Black Sci-Fi/Spec Fic Primer–W. E. B. DuBois

W. E. B. Dubois (1868-1963)

Yes most of us are familiar with DuBois, whether we know him generally because we encountered The Souls of Black Folk somewhere along our educational journey or we have a more intimate knowledge of his life and work for African American socio-economic equality.  Most folks don’t know, however, that DuBois frequently wrote fiction and that those short stories were often of the speculative variety.

DuBois’s speculative titles include “Jesus Christ in Texas” (1920) and “The Comet” (1920) among others.  The stories deal with the same sorts of issues that he tackled in his non-fiction writings, which (very generally, so all of you DuBois scholars don’t lambaste me for my summary of his efforts) questioned the belief systems and the social structures that were/are the foundation for racism and racial inequality.

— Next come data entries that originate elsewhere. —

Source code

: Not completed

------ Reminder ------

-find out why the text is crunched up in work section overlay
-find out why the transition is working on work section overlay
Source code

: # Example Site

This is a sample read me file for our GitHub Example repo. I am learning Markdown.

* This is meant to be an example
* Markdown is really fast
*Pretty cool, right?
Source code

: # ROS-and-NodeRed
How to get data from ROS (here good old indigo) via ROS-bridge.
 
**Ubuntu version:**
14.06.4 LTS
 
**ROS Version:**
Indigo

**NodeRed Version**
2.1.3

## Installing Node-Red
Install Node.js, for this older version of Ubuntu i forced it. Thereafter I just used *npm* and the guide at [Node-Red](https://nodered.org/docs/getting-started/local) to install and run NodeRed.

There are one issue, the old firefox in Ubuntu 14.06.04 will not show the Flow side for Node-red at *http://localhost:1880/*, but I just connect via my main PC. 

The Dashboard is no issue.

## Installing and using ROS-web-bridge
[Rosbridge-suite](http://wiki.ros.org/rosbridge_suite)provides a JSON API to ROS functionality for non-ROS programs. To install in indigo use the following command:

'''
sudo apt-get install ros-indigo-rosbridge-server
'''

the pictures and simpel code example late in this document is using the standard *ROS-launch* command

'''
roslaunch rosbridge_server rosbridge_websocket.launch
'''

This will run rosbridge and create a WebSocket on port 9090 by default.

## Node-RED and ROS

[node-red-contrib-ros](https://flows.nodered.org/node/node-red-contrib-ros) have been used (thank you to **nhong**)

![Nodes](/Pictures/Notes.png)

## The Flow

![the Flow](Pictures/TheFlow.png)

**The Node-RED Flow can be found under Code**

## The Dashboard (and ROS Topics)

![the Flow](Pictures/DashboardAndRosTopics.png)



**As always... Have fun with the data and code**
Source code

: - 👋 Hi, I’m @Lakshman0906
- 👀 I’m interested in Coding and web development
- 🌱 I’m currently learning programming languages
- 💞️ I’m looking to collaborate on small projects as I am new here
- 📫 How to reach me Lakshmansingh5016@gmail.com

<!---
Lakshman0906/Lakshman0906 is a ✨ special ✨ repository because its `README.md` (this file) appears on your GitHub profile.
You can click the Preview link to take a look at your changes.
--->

“The Comet,” for instance, imagines what would happen if there were only two people left on the planet–a black man and a white woman–asking this question: what if all of the infrastructure that props up segregation is torn away, so that people of different races have to encounter each other as human beings–as men and women.  Anybody familiar with the “strange fruit”, which so frequently hung from southern boughs during the early part of the 20th century, immediately understands how dangerous a proposition that might be.

For some samples of DuBois’s speculative offerings, check out Dark Matter:  A Century of Speculative Fiction from the African Diaspora and Dark Matter:  Reading the Bones as a starting point.